WORK REQUIRED:
Reproduce the text of all the material below word for word, leaving the pictures out of your answer.

RECORD LIST:
________

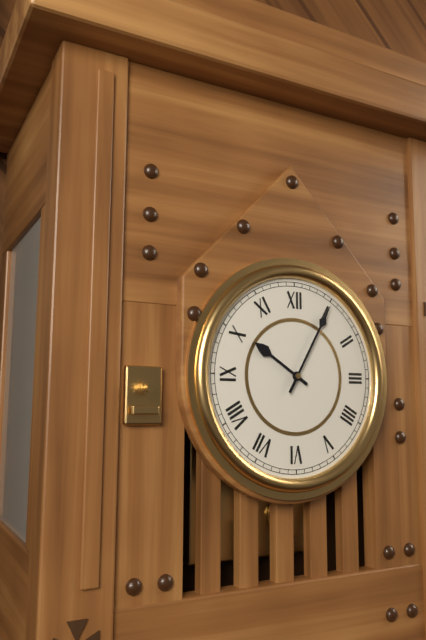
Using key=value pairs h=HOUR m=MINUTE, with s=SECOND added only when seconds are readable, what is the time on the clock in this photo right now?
h=10 m=5
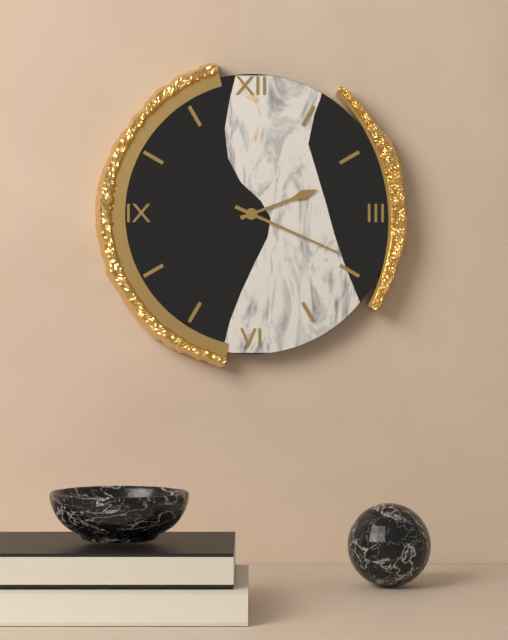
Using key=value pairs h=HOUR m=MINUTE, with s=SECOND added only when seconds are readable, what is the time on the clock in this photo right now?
h=2 m=19
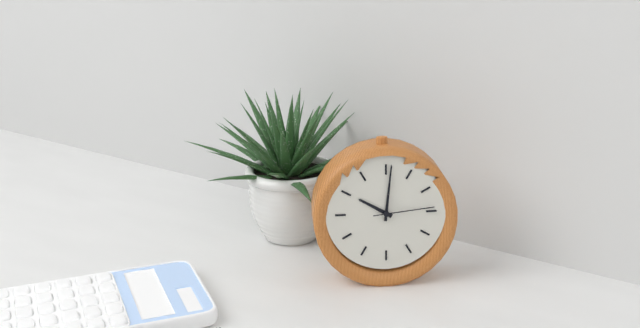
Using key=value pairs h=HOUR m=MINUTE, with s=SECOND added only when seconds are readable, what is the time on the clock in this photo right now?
h=10 m=1 s=14
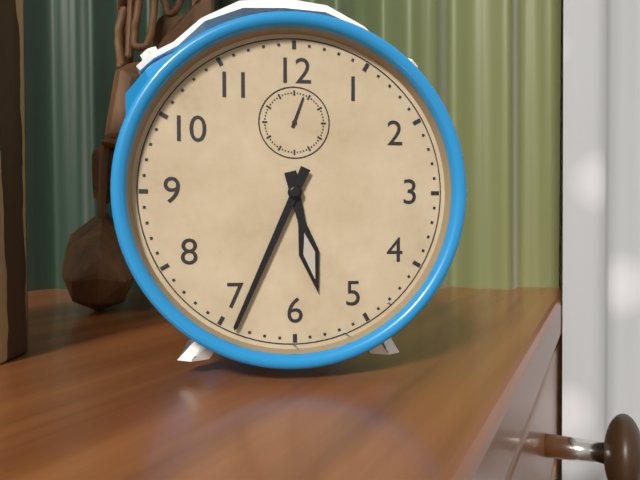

________

TASK SOLUTION:
Using key=value pairs h=HOUR m=MINUTE, with s=SECOND added only when seconds are readable, what is the time on the clock in this photo right now?
h=10 m=5
Using key=value pairs h=HOUR m=MINUTE, with s=SECOND added only when seconds are readable, what is the time on the clock in this photo right now?
h=2 m=19
Using key=value pairs h=HOUR m=MINUTE, with s=SECOND added only when seconds are readable, what is the time on the clock in this photo right now?
h=10 m=1 s=14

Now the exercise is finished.